◆ Testo scelto:
Sotto l’erba del Franco Ossola ci siamo noi. Polvere siamo e polvere ritorneremo. Giochiamo e moriamo ma ci manca l’urlo del gol, mentre la fine – che può anche essere un nuovo inizio – s’avvicina.
Inutile fare i permalosi o prendersela quando la curva urla dalle sue viscere (meglio essere diretti che tenersi dentro il rospo) quello che tutti covano da tempo: la sfiducia, la lontananza, la rabbia nei confronti della società. Laurenza ha avuto due anni di tempo, partendo dal giorno in cui aveva il mondo ai suoi piedi, per farvi-farci sentire anche un po’ nostro questo Varese, e invece ce l’ha portato via, ascoltando (quasi) sempre le persone sbagliate e allontanando quelle giuste, e per giuste intendiamo leali oltreché competenti: uno su tutti, Giorgio Scapini (chi ha segnato ieri contro il Napoli? Lazaar, esatto: l’ha scoperto lui).
Adesso che siamo penultimi – se il Crotone vince, ultimi – il presidente può anche dimettersi (accadrà magari martedì se alla scadenza di domani sera il Varese non sarà riuscito a pagare, beccando un’altra penalizzazione), può dire quello che vuole, perfino che saremmo già morti senza il suo sacrificio, ma perché non ha fatto chiarezza la scorsa estate dicendo pane al pane e vino al vino? Perché 5 direttori sportivi in meno d’un anno? Perché farsi aiutare da misteriosi imprenditori svizzeri? Perché andare avanti grazie alla fede di tutti, senza uomini di fede?

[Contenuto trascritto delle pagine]

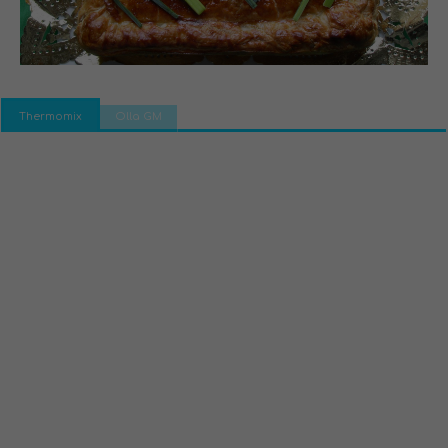
Thermomix
Olla GM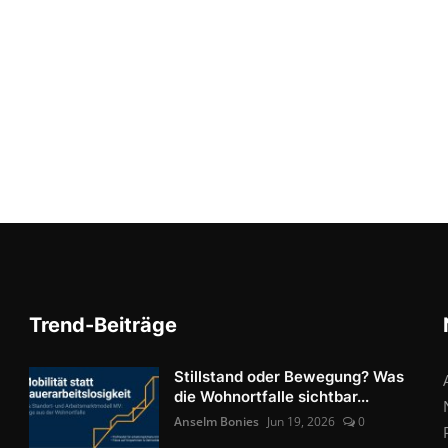
Trend-Beiträge
Stillstand oder Bewegung? Was
die Wohnortfalle sichtbar...
Anselm Bonies
Jun 19, 2026
0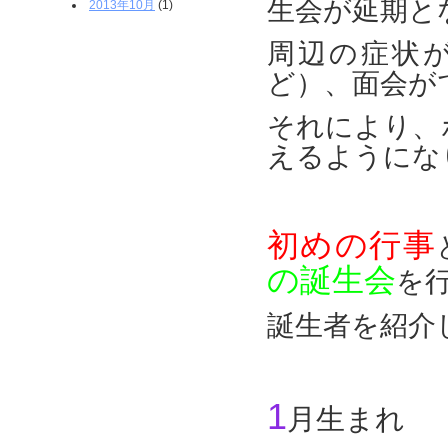
生会が延期と
2013年10月
(1)
周辺の症状
ど）、面会が
それにより、
えるようにな
初めの行事
の誕生会
を
誕生者を紹介
1
月生まれ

◆ Esercizi da svolgere:
A - Elenca tutte le squadre di calcio nominate nel testo sul Varese.
B - Dal testo sul Varese, estrai il pezzo che comincia con le parole che contengono "Sotto l’erba del" e finisce con "inizio – s’avvicina.".

◆ Risposte per numero:
A - Varese, Napoli, Crotone

B -
Sotto l’erba del Franco Ossola ci siamo noi. Polvere siamo e polvere ritorneremo. Giochiamo e moriamo ma ci manca l’urlo del gol, mentre la fine – che può anche essere un nuovo inizio – s’avvicina.